Task brief — Can you format the lines below as a Markdown table with the columns Row and Line, numbering each row and leaving out any blank lines?

Provided records —
-------

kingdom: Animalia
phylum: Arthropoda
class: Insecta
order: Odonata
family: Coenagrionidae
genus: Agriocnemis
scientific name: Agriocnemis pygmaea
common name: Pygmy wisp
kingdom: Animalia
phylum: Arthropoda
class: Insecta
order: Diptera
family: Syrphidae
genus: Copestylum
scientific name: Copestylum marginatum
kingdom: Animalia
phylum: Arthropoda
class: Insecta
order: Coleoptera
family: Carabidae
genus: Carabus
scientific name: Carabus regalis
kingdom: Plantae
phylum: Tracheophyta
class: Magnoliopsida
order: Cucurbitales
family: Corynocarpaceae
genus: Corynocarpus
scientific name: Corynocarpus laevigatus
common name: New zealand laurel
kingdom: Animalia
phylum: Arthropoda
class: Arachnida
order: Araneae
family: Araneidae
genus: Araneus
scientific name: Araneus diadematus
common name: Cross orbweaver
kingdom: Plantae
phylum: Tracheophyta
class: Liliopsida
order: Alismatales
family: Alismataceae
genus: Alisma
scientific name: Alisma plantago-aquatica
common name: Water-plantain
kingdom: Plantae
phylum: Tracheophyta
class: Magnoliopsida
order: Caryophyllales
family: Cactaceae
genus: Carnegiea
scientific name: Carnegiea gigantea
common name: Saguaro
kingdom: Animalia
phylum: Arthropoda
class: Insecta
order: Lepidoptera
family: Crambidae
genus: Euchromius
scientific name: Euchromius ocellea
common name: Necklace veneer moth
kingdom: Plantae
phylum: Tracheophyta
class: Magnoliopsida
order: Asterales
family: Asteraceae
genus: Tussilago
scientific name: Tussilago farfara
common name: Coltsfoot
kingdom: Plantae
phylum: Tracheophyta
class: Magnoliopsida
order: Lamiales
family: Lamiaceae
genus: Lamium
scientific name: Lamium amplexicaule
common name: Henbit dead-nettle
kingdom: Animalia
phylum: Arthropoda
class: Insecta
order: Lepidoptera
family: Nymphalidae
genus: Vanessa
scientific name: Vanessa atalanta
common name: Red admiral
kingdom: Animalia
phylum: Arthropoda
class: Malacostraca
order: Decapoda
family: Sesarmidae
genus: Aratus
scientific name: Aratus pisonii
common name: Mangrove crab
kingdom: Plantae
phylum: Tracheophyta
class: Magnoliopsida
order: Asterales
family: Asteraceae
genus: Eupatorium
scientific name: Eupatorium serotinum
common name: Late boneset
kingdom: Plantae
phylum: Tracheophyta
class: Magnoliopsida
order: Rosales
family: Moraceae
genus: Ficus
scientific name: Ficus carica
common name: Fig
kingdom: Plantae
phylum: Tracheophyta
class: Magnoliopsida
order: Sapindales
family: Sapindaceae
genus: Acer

-------

Correct response —
| Row | Line |
|---|---|
| 1 | kingdom: Animalia |
| 2 | phylum: Arthropoda |
| 3 | class: Insecta |
| 4 | order: Odonata |
| 5 | family: Coenagrionidae |
| 6 | genus: Agriocnemis |
| 7 | scientific name: Agriocnemis pygmaea |
| 8 | common name: Pygmy wisp |
| 9 | kingdom: Animalia |
| 10 | phylum: Arthropoda |
| 11 | class: Insecta |
| 12 | order: Diptera |
| 13 | family: Syrphidae |
| 14 | genus: Copestylum |
| 15 | scientific name: Copestylum marginatum |
| 16 | kingdom: Animalia |
| 17 | phylum: Arthropoda |
| 18 | class: Insecta |
| 19 | order: Coleoptera |
| 20 | family: Carabidae |
| 21 | genus: Carabus |
| 22 | scientific name: Carabus regalis |
| 23 | kingdom: Plantae |
| 24 | phylum: Tracheophyta |
| 25 | class: Magnoliopsida |
| 26 | order: Cucurbitales |
| 27 | family: Corynocarpaceae |
| 28 | genus: Corynocarpus |
| 29 | scientific name: Corynocarpus laevigatus |
| 30 | common name: New zealand laurel |
| 31 | kingdom: Animalia |
| 32 | phylum: Arthropoda |
| 33 | class: Arachnida |
| 34 | order: Araneae |
| 35 | family: Araneidae |
| 36 | genus: Araneus |
| 37 | scientific name: Araneus diadematus |
| 38 | common name: Cross orbweaver |
| 39 | kingdom: Plantae |
| 40 | phylum: Tracheophyta |
| 41 | class: Liliopsida |
| 42 | order: Alismatales |
| 43 | family: Alismataceae |
| 44 | genus: Alisma |
| 45 | scientific name: Alisma plantago-aquatica |
| 46 | common name: Water-plantain |
| 47 | kingdom: Plantae |
| 48 | phylum: Tracheophyta |
| 49 | class: Magnoliopsida |
| 50 | order: Caryophyllales |
| 51 | family: Cactaceae |
| 52 | genus: Carnegiea |
| 53 | scientific name: Carnegiea gigantea |
| 54 | common name: Saguaro |
| 55 | kingdom: Animalia |
| 56 | phylum: Arthropoda |
| 57 | class: Insecta |
| 58 | order: Lepidoptera |
| 59 | family: Crambidae |
| 60 | genus: Euchromius |
| 61 | scientific name: Euchromius ocellea |
| 62 | common name: Necklace veneer moth |
| 63 | kingdom: Plantae |
| 64 | phylum: Tracheophyta |
| 65 | class: Magnoliopsida |
| 66 | order: Asterales |
| 67 | family: Asteraceae |
| 68 | genus: Tussilago |
| 69 | scientific name: Tussilago farfara |
| 70 | common name: Coltsfoot |
| 71 | kingdom: Plantae |
| 72 | phylum: Tracheophyta |
| 73 | class: Magnoliopsida |
| 74 | order: Lamiales |
| 75 | family: Lamiaceae |
| 76 | genus: Lamium |
| 77 | scientific name: Lamium amplexicaule |
| 78 | common name: Henbit dead-nettle |
| 79 | kingdom: Animalia |
| 80 | phylum: Arthropoda |
| 81 | class: Insecta |
| 82 | order: Lepidoptera |
| 83 | family: Nymphalidae |
| 84 | genus: Vanessa |
| 85 | scientific name: Vanessa atalanta |
| 86 | common name: Red admiral |
| 87 | kingdom: Animalia |
| 88 | phylum: Arthropoda |
| 89 | class: Malacostraca |
| 90 | order: Decapoda |
| 91 | family: Sesarmidae |
| 92 | genus: Aratus |
| 93 | scientific name: Aratus pisonii |
| 94 | common name: Mangrove crab |
| 95 | kingdom: Plantae |
| 96 | phylum: Tracheophyta |
| 97 | class: Magnoliopsida |
| 98 | order: Asterales |
| 99 | family: Asteraceae |
| 100 | genus: Eupatorium |
| 101 | scientific name: Eupatorium serotinum |
| 102 | common name: Late boneset |
| 103 | kingdom: Plantae |
| 104 | phylum: Tracheophyta |
| 105 | class: Magnoliopsida |
| 106 | order: Rosales |
| 107 | family: Moraceae |
| 108 | genus: Ficus |
| 109 | scientific name: Ficus carica |
| 110 | common name: Fig |
| 111 | kingdom: Plantae |
| 112 | phylum: Tracheophyta |
| 113 | class: Magnoliopsida |
| 114 | order: Sapindales |
| 115 | family: Sapindaceae |
| 116 | genus: Acer |